1. `nisupply.io`: for input-output-operations (finding files, copying them over to a different directory)
2. `nisupply.structure`: helper functions to bring the dataset into a new format
3. `nisupply.utils`: helper functions that work on the files themselves (e.g. uncompressing `.nii.gz` to `.nii` as needed for SPM12)

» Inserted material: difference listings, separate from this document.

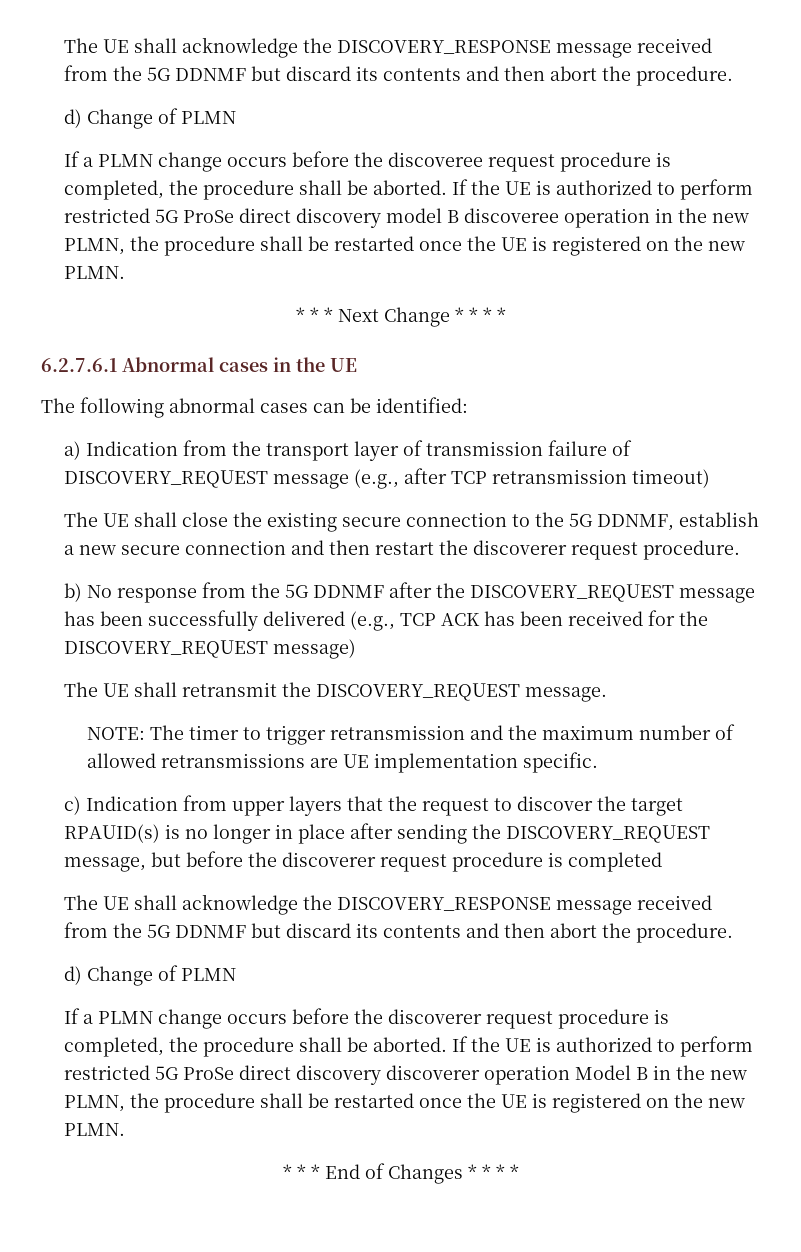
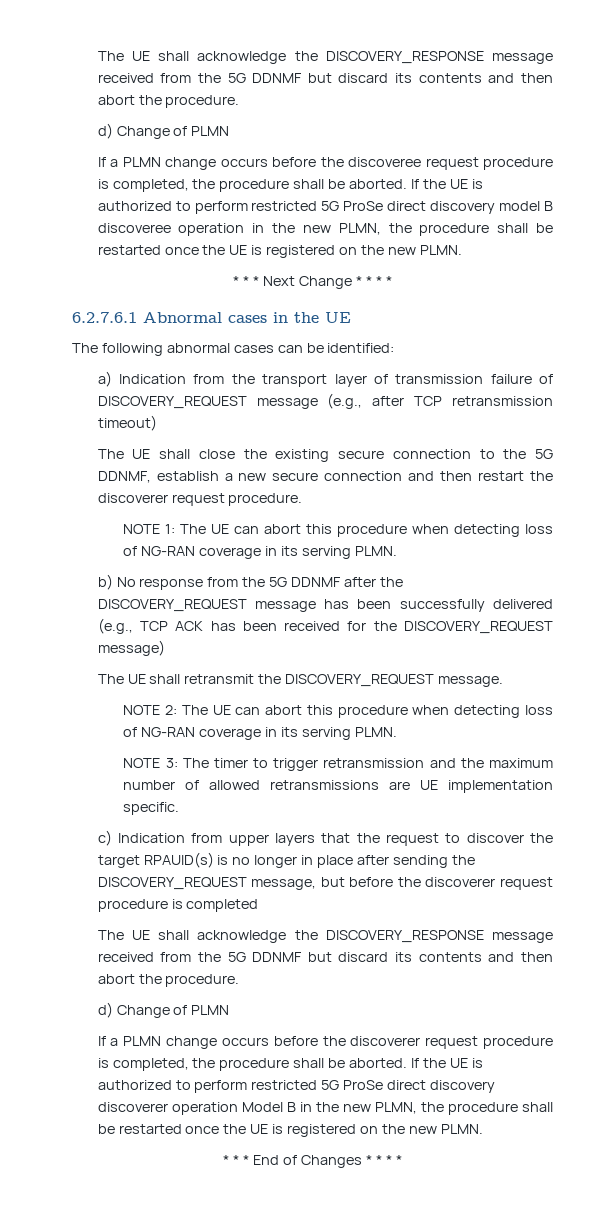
(741, 550) none -> [123,524,553,537] [123,546,397,559] // NOTE 1: The UE can abort this procedure when detecting loss of NG-RAN coverage in its serving PLMN.
[87,727,146,740] NOTE: -> [123,705,553,718] [123,727,397,740] [123,758,178,768] NOTE 2: The UE can abort this procedure when detecting loss of NG-RAN coverage in its serving PLMN. // NOTE 3:

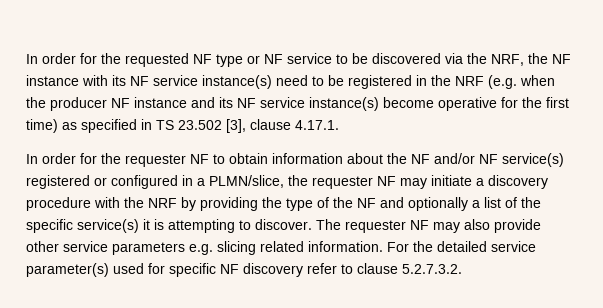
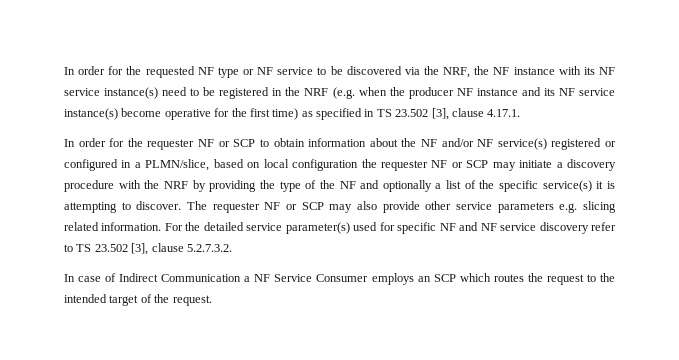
(209, 159) none -> [218,139,256,147] or SCP
[288,175,396,189] the requester NF -> [213,159,489,171] based on local configuration the requester NF or SCP
(429, 225) none -> [286,202,324,210] or SCP
[243,263,462,277] discovery refer to clause 5.2.7.3.2. -> [459,222,616,234] [64,243,232,255] [64,273,615,285] [64,294,212,306] and NF service discovery refer to TS 23.502 [3], clause 5.2.7.3.2. // In case of Indirect Communication a NF Service Consumer employs an SCP which routes the request to the intended target of the request.

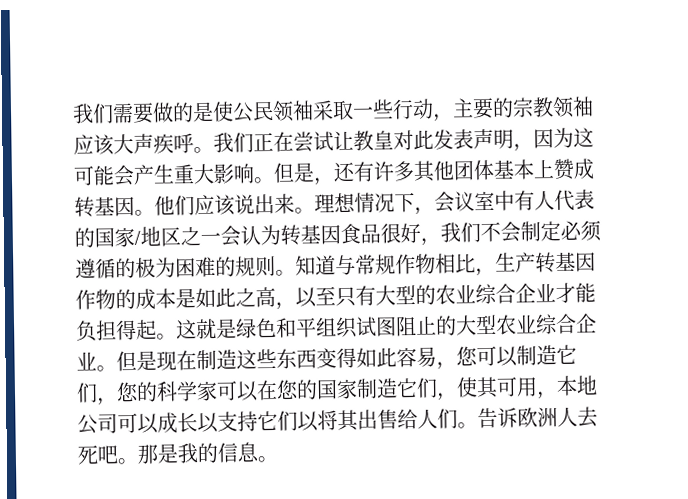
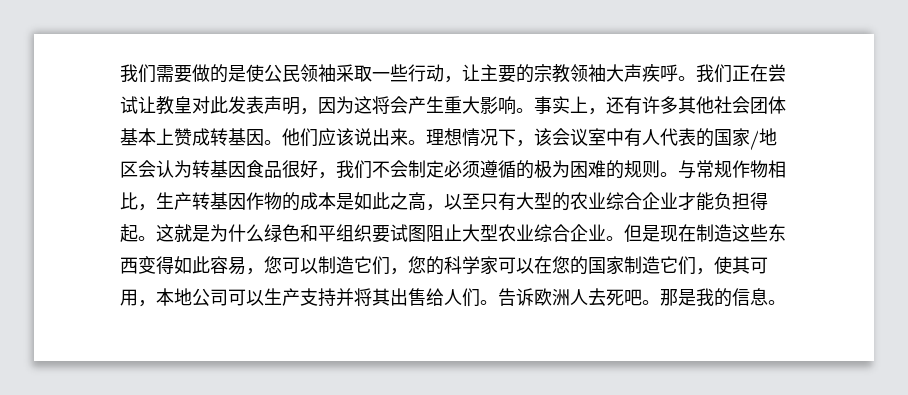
(454, 117) none -> [462,64,480,82] 让
[73,134,115,156] 应该 -> (606, 73) none
[73,165,115,186] 可能 -> [372,96,390,114] 将
[273,162,315,183] 但是 -> [534,96,588,114] 事实上
(455, 170) none -> [714,96,750,114] 社会
(435, 210) none -> [534,128,552,146] 该
[180,226,221,246] 之一 -> (138, 169) none
[295,255,336,276] 知道 -> (678, 174) none
(237, 328) none -> [210,224,264,242] 为什么
(358, 327) none -> [372,225,390,243] 要
[435,315,457,336] 的 -> (462, 232) none
[157,410,319,434] 成长以支持它们以 -> [264,288,354,307] 生产支持并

Consider this semistructured dataset as an example:

```
src
├── fmri_nback_subject_3_session_2.nii.gz
├── subject_1
│   ├── fmri_gambling.nii.gz
│   ├── fmri_nback.nii.gz
│   └── session_2
│   └── fmri_nback.nii.gz
├── subject_2_fmri_nback.nii.gz
└── subject_4.txt
```

We can run `nisupply.io.get_filepath_df` on this directory to find all the files that we need and gather the filepaths in a pandas dataframe (that is, search the directory `./src` for files that end with `.nii.gz` and start with `fmri_nback`. Add two new columns `subject_id`
and `task` to it that extract these entities using regular expressions).

```
df = get_filepath_df(src_dir='./src',
regex_dict={'subject_id':'subject_(\d)',
'task': 'fmri_(nback|gambling)'},
file_suffix='.nii.gz',
file_prefix='fmri_nback')
```
This gives you a pandas dataframe that looks like this:

```
filepath subject_id task
0 src/fmri_nback_subject_3_session_2.nii.gz 3 nback
1 src/subject_1/fmri_nback.nii.gz 1 nback
2 src/subject_1/session_2/fmri_nback.nii.gz 1 nback
```

We can now use `nisupply.structure.get_file_extension` and `nisupply.structure.get_new_filepath` to create a new filepath
for each file:

```
df = get_file_extension(df)
df['dst'] = './dst'
df = get_new_filepath(df,template="{dst}/sub-{subject_id}/sub-{subject_id}_task-{task}{file_extension}")
```

Which outputs:

```
filepath ... filepath_new
0 src/fmri_nback_subject_3_session_2.nii.gz ... ./dst/sub-3/sub-3_task-nback.nii.gz
1 src/subject_1/fmri_nback.nii.gz ... ./dst/sub-1/sub-1_task-nback.nii.gz
2 src/subject_1/session_2/fmri_nback.nii.gz ... ./dst/sub-1/sub-1_task-nback.nii.gz
```

Finally, we can copy over the files using `nisupply.io.copy_files(df,src_col='filepath',tgt_col='filepath_new')` to a new location to obtain a new
tidy dataset:

```
dst/
├── sub-1
│   └── sub-1_task-nback.nii.gz
└── sub-3
└── sub-3_task-nback.nii.gz
```

## Note
The nisupply module does **not** provide any functions to convert DICOM files to NIFTI files. If you are looking for tools to do that, check out tools like [heudiconv](https://heudiconv.readthedocs.io/en/latest/) or [bidscoin](https://bidscoin.readthedocs.io/en/latest/) that can do that for you.

## Similar Projects
There are similar projects out there following the same idea:
1. Have a look at Stephen Larroque's [pathmatcher](https://github.com/lrq3000/pathmatcher) package which works primarily with regex.
2. The [interfaces.io](https://nipype.readthedocs.io/en/latest/api/generated/nipype.interfaces.io.html) module from `nipype` (especially the [DataFinder](https://nipype.readthedocs.io/en/latest/api/generated/nipype.interfaces.io.html#datafinder) class)

The focus of nisupply is to avoid quite unreadable regex-matches as much as possible. It therefore is best suited for semi-structured datsets that are neither completely unordered but also neither 100% standardized.